BOX; Notable women in flight history

Katherine Cheung: First licensed Asian-American aviatrix (1932.) In 1935, she obtained an international airline license and flew as a commercial pilot.

Jerrie Cobb: Set four world aviation records for speed and distance, and two for altitude. Cobb was selected in 1959 as the first woman to undergo astronaut selection tests. She passed all three phases of the tests, but was not allowed to fly into space because of her gender.

Amelia Earhart: First woman to fly across the Atlantic Ocean (1928) and later became first woman to fly across the Atlantic and the Pacific; co-founder of the Ninety-Nines; first person to attempt an around-the-world flight at the Equator but her plane vanished near Howland Island in the Pacific Ocean (1937.)

Mary Feik: During World War II, became an expert on several fighter planes, and is credited with becoming the first female engineer in research and development for the Air Technical Service Command. She flew more than 5,000 hours as a B-29 flight engineer, engineering observer and pilot in fighter, attack, bomber, cargo and training aircraft.

Marion P. Jayne: The only U.S. pilot to have raced her airplane in two competitions around the world. Jayne and her daughter, Pat Keefer, received the Federation Aeronautique Internationale Gold Medals for winning the longest race in history -- 24 days around the world.


Anne Morrow Lindbergh: The first American woman to earn a glider pilot's license. Today, the wife of aviator Charles Lindbergh is best known as a writer.

Navy Women Navigators of WWII: Many women became Navy WAVES (Women Accepted for Volunteer Emergency Service). These women were sent for celestial navigation training to replace the men for combat or Naval Air Transport Service (NATS) duty.

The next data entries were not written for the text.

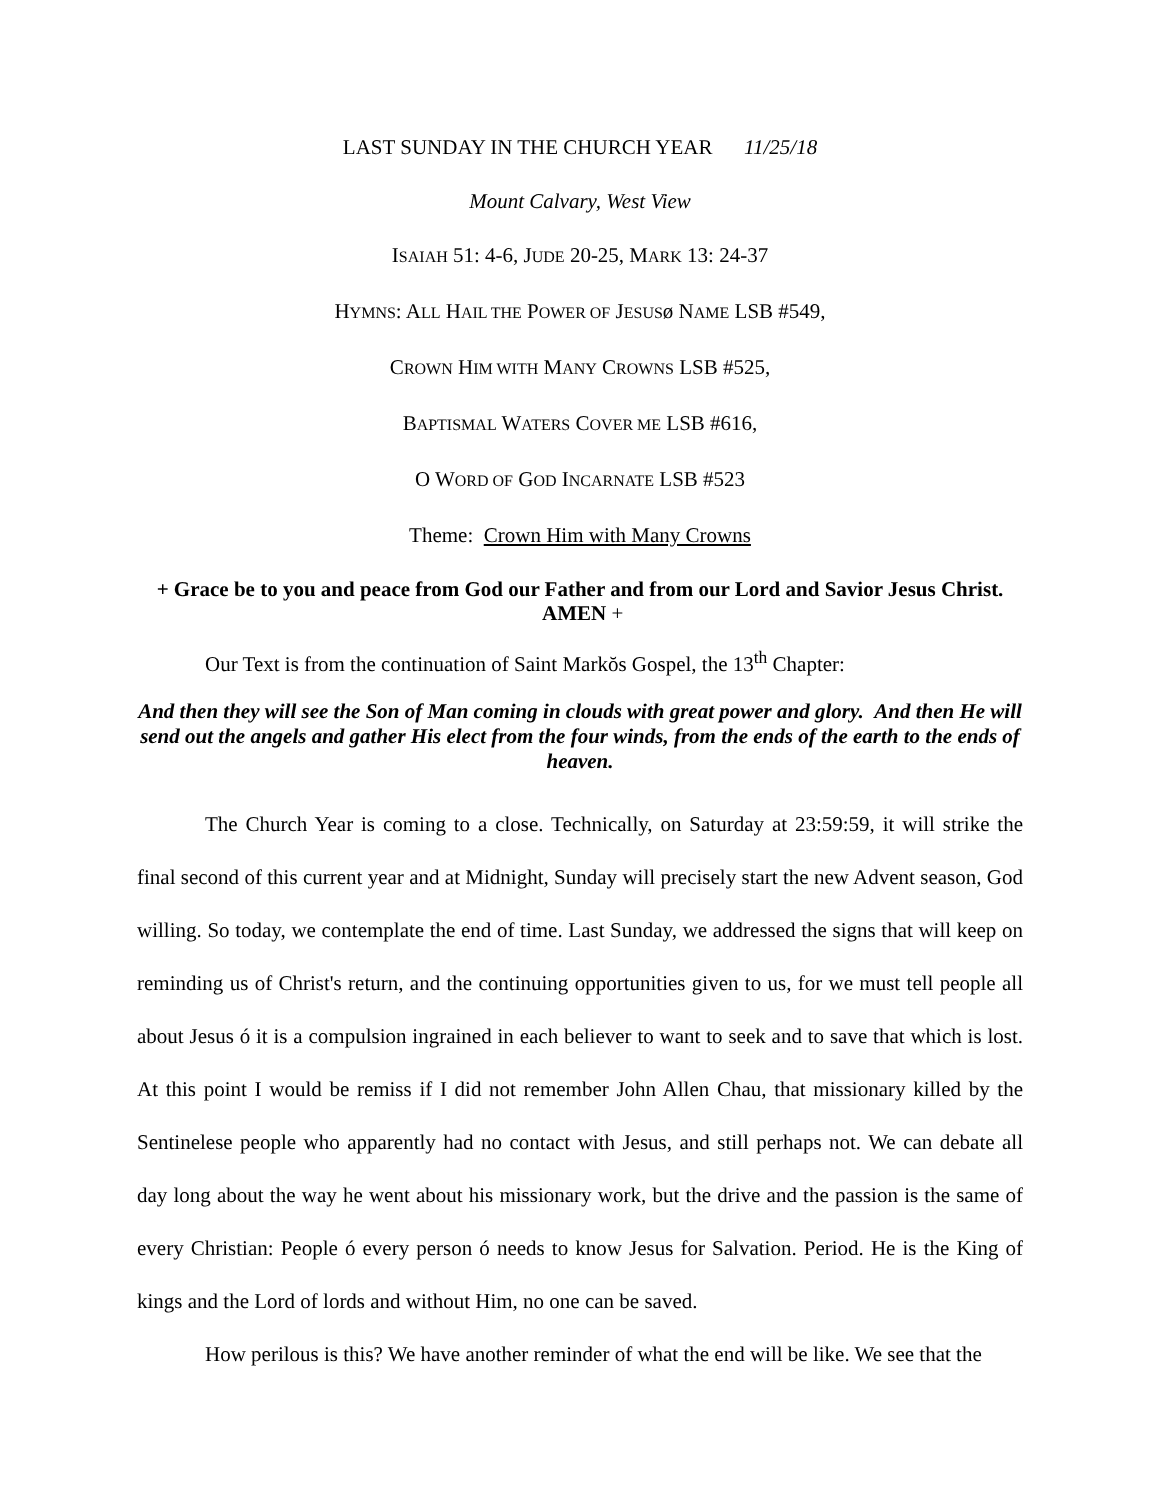LAST SUNDAY IN THE CHURCH YEAR 11/25/18
Mount Calvary, West View
ISAIAH 51: 4-6, JUDE 20-25, MARK 13: 24-37
HYMNS: ALL HAIL THE POWER OF JESUSø NAME LSB #549,
CROWN HIM WITH MANY CROWNS LSB #525,
BAPTISMAL WATERS COVER ME LSB #616,
O WORD OF GOD INCARNATE LSB #523
Theme: Crown Him with Many Crowns
+ Grace be to you and peace from God our Father and from our Lord and Savior Jesus Christ. AMEN +
Our Text is from the continuation of Saint Markŏs Gospel, the 13<sup>th</sup> Chapter:
And then they will see the Son of Man coming in clouds with great power and glory. And then He will send out the angels and gather His elect from the four winds, from the ends of the earth to the ends of heaven.
The Church Year is coming to a close. Technically, on Saturday at 23:59:59, it will strike the final second of this current year and at Midnight, Sunday will precisely start the new Advent season, God willing. So today, we contemplate the end of time. Last Sunday, we addressed the signs that will keep on reminding us of Christ's return, and the continuing opportunities given to us, for we must tell people all about Jesus ó it is a compulsion ingrained in each believer to want to seek and to save that which is lost. At this point I would be remiss if I did not remember John Allen Chau, that missionary killed by the Sentinelese people who apparently had no contact with Jesus, and still perhaps not. We can debate all day long about the way he went about his missionary work, but the drive and the passion is the same of every Christian: People ó every person ó needs to know Jesus for Salvation. Period. He is the King of kings and the Lord of lords and without Him, no one can be saved.
How perilous is this? We have another reminder of what the end will be like. We see that the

Louise McPhetridge Thaden: First U.S. woman to break female altitude record by reaching an altitude of more than 20,000 feet. In 1929, she set a solo flight endurance record for women of more than 22 hours and a women's speed record of 156 miles per hour. Thaden was the first and only woman to hold all three records simultaneously.

Jeana Yeager: With partner Dick Rutan flew the history-making flight in the Voyager, flying the maximum circumference of the globe in nine days, three minutes and 44 seconds, beginning Dec. 14, 1986.